Friday, July 6, 2012

Back from ALA

Well, I’m back from California. Have been for over a week, actually! Just jumped right into work and haven’t stopped since.

The good news is that I finally finished one of my major projects for the summer, which was basically cleaning out and evaluating most of the 700s in the General Stacks downstairs. That’s mostly performing and fine arts and design, including everything from the philosophy of art to city planning, with quick stops at Oprah and sculpture along the way.

One of the biggest advantages of doing this is that you get to know the collection much better -- what’s there, what needs to be, and what isn’t. So the rest of my purchases for this year and for next year as well are going to fill in some of the gaps that were either always there or opened up by my weeding older materials.

It’s really an ongoing job; this coming academic year will include weeding our literature areas, both English-language (which I did two years ago) and foreign (I did that last year); then next summer is linguistics, which I did three years ago. The schedule is wonky because I often buy more for one area than another in a given year on a rotating basis.

The deeper knowledge of your collection gained by pruning it down to size dovetails pretty well with one program I went to at the ALA Annual Conference in Anaheim last week, in fact. It was called, appropriately enough, “Transforming Collections,” and focused largely on how e-books are playing merry hob with tradition.

One speaker on this panel talked about a weeding project she’d started at her library, requiring librarians to clean out the collections for more space and to prepare for more e-book use, and the results. Funnily enough, it has been traditionally held that weeding is healthy for collections, both to keep them up to date and to keep librarians intimately acquainted with the information under their charge. And the librarians who worked on this project reported exactly that: a more traditional relationship with their collection while preparing it for the future!

The truth is -- and this probably won't surprise you -- "the future" is a topic of some interest for librarians in general. It was also the focus of two other panels I attended in Anaheim. The more interesting of the two invited librarians from "innovative" libraries to talk about what they'd done that was so neat.

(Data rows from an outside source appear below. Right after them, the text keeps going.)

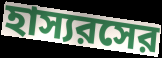
হাস্যরসেরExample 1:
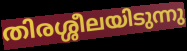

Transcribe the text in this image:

തിരശ്ശീലയിടുന്നു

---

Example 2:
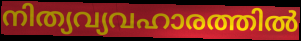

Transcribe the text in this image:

നിത്യവ്യവഹാരത്തിൽ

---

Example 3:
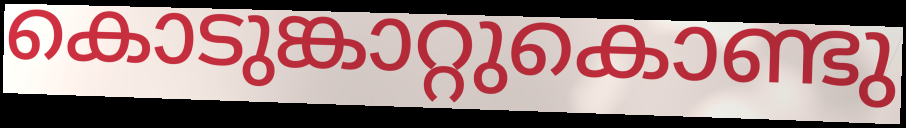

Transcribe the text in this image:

കൊടുങ്കാറ്റുകൊണ്ടു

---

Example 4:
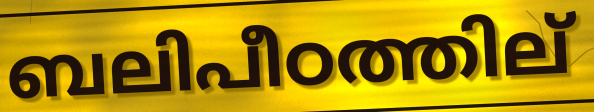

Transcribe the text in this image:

ബലിപീഠത്തില്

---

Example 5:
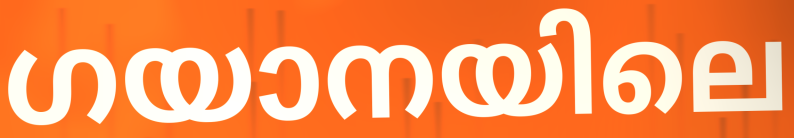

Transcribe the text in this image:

ഗയാനയിലെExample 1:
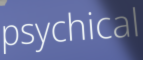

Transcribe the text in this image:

psychical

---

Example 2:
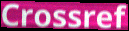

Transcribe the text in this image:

Crossref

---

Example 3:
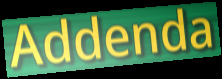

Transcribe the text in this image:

Addenda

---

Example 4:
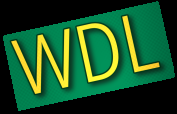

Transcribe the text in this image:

WDL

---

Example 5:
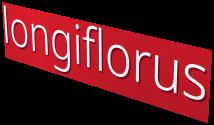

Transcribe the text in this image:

longiflorus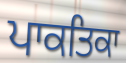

I started taking notes while watching the interpreter (I'm one of those lucky few who can write without looking at the tablet), but after a while, I stopped following the discussion so closely. It turns out that a lot of those innovative institutions are actually doing things that we've been doing here at Gallaudet for a while! We've done "bookmobiles," cell-phone-based scavenger hunts, reference over text messaging and IM, you name it.

So we're at about the right place on the curve when it comes to trying new things. We’re throwing quite a bit of support behind e-books and other electronic resources, like video streaming and open-access journals (which are open to the public), and adjusting the collection to account for the change. Our Web site is undergoing a major adjustment to reflect all of this, which is coming up soon. We’re snapping up interesting ideas that are coming our way, and figuring out how to put them into practice. We’ve been taking on teaching roles and getting out there. Not too bad!

I also went to a bunch of programs about information literacy and library building design. As I’ve mentioned in previous posts, information literacy is pretty important to librarians. So is space planning, especially when it requires some creative thinking. I’ll write more about both in future posts, but it’s too hot outside to write much more right now!